I drop his letter on the kitchen floor—spotless for once because I have recently cleaned it, imagining as I pushed the mop here and there of being in Helsinki with my son, bringing him home with me. But there is no Helsinki. Helsinki was a curse. So there is no home. There is only this letter on my clean floor as I dial his Moscow phone number and let it ring and ring. No answer in the USSR. I hang up, dial again, it’s the bloody same, and I go on like this dialing, listening, hanging up, dialing, until finally I hear the double click I have been praying for, followed by the voice of a dying patient.

Mother?

Bunny, I cry, I’m coming to take care of you!

And the moment I speak them, I know these words are the very truth that I have carried and planned for since my unforgivable mistake all those years ago, abandoning my children for what I assured myself was their own good. For never in his life—never in his life—has Josef needed me more than he needs me now.

I am his mother. And I must find a way to go to him, whatever the consequences.

LETTER

17 October 1984

Chaucer Road, Cambridge

Dear Peter,

You will be home by now. Will you have told Martha, after all, that you came to see me during your business trip to England? I wonder. But then you are probably regretting in any case that the visit was not as you hoped. I am sorry that after the joys of seeing each other again after so long; after getting to hold you again as I often imagined but never expected; after physical and emotional honesties between us—that all this should have ended, stupidly, in an argument at the very last minute.

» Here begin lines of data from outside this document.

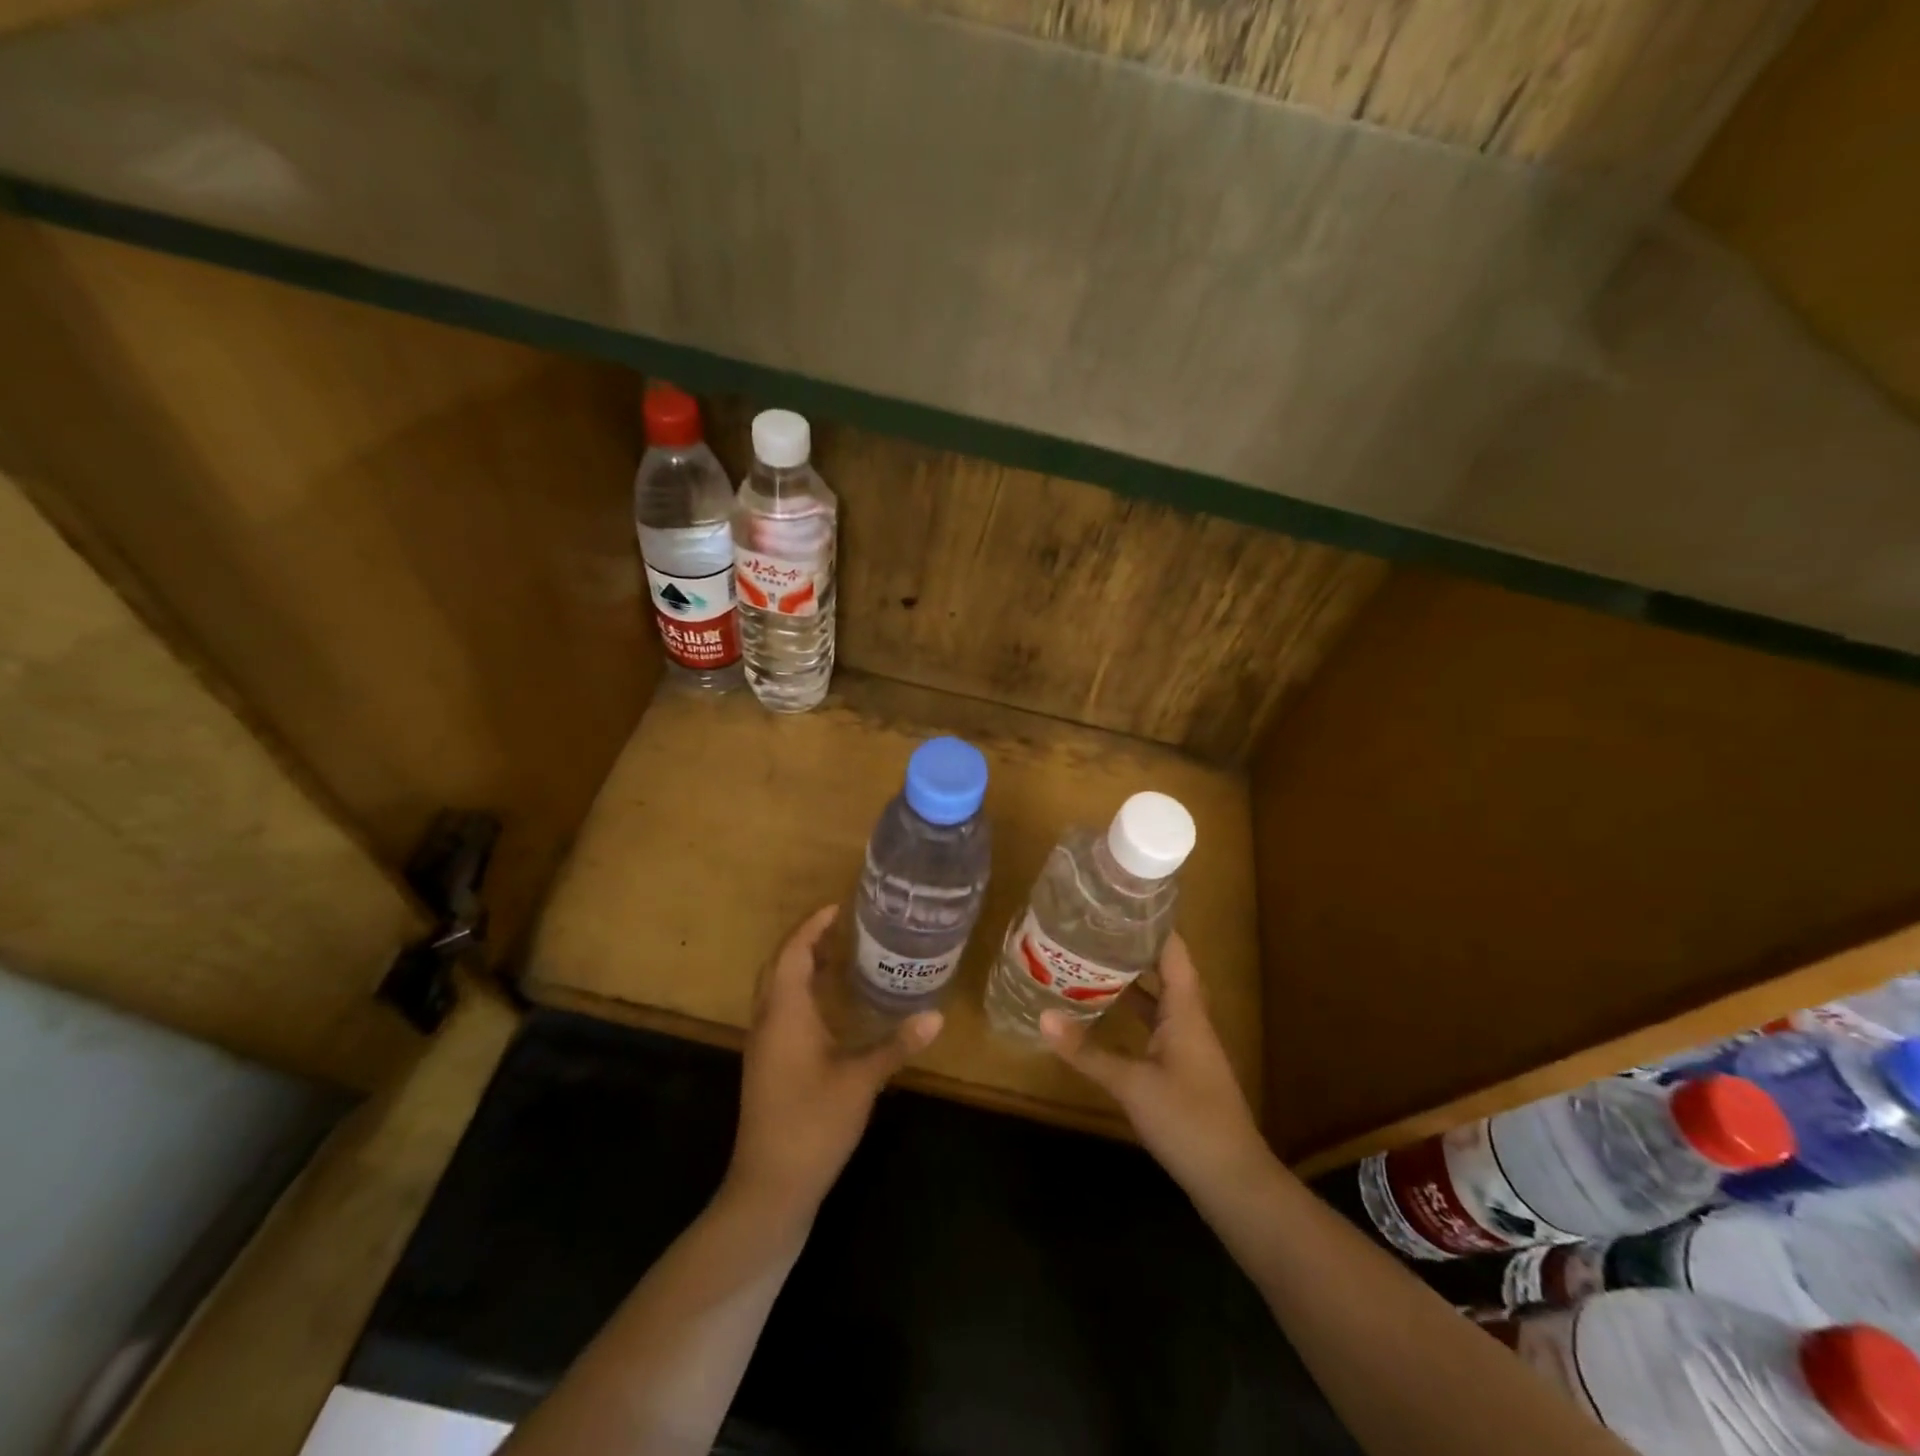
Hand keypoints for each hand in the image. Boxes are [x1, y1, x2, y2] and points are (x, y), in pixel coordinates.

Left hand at [727, 904, 942, 1219]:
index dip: (812, 926)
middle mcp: (767, 1022)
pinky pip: (779, 1011)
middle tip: (841, 926)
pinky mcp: (766, 1066)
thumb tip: (936, 1014)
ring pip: (776, 989)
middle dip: (805, 941)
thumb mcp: (861, 1082)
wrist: (769, 1187)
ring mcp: (763, 1046)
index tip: (838, 907)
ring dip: (801, 966)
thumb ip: (897, 1045)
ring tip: (838, 955)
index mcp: (785, 1014)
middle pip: (778, 966)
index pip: (792, 953)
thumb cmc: (813, 1124)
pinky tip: (828, 1006)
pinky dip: (800, 993)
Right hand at [1041, 933, 1272, 1203]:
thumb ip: (1087, 1052)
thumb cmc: (1188, 1120)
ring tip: (1091, 962)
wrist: (1233, 1181)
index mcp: (1186, 1011)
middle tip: (1092, 930)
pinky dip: (1132, 1014)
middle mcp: (1189, 1020)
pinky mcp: (1181, 1069)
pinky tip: (1105, 1015)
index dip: (1151, 925)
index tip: (1118, 903)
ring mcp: (1187, 1046)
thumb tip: (1042, 1017)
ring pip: (1158, 1000)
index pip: (1173, 951)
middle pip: (1164, 971)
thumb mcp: (1132, 1085)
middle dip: (1132, 949)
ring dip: (1131, 982)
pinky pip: (1155, 1025)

I did not mean what I said. You must know this. You are not a spy or enemy; you could never be that to me. I am under increasing amounts of stress, and anger sometimes is the result. You once told me, back at the beginning, that you have a terror of feeling trapped. Well, it is the same for me. I am good and trapped now, Peter. I have tried my hardest to make certain things possible in this part of the world for myself and Yasha, you know I have, and you have seen with your own eyes how it has not worked out. And when one is older, you also know, one’s mistakes become magnified within one’s history; they are easily made catastrophic. And so I realize my situation to be now. The sacrifices I have made for Yasha’s schooling have had some beneficial effects—you witness how he has grown in body and mind—but they also I think created the illusion that there was a chance to outrun my father’s ghost and establish some permanent life of peace for myself and my son. And this was a lie. It cannot happen in the West, I finally see that; too many betrayals have occurred, with only more to come. (I don’t mean you.) The illusion is over. Perhaps just as well. You asked me—you were angry—what the hell was I going to do now that I was determined to “burn every last bridge” in my life. I told you that I didn’t know. But I do know, Peter. And when you learn what it is, you will want nothing to do with me ever again. And that, for me, you must believe, is a terrible cost to pay. But what else can I do? I have made mistakes no mother should make.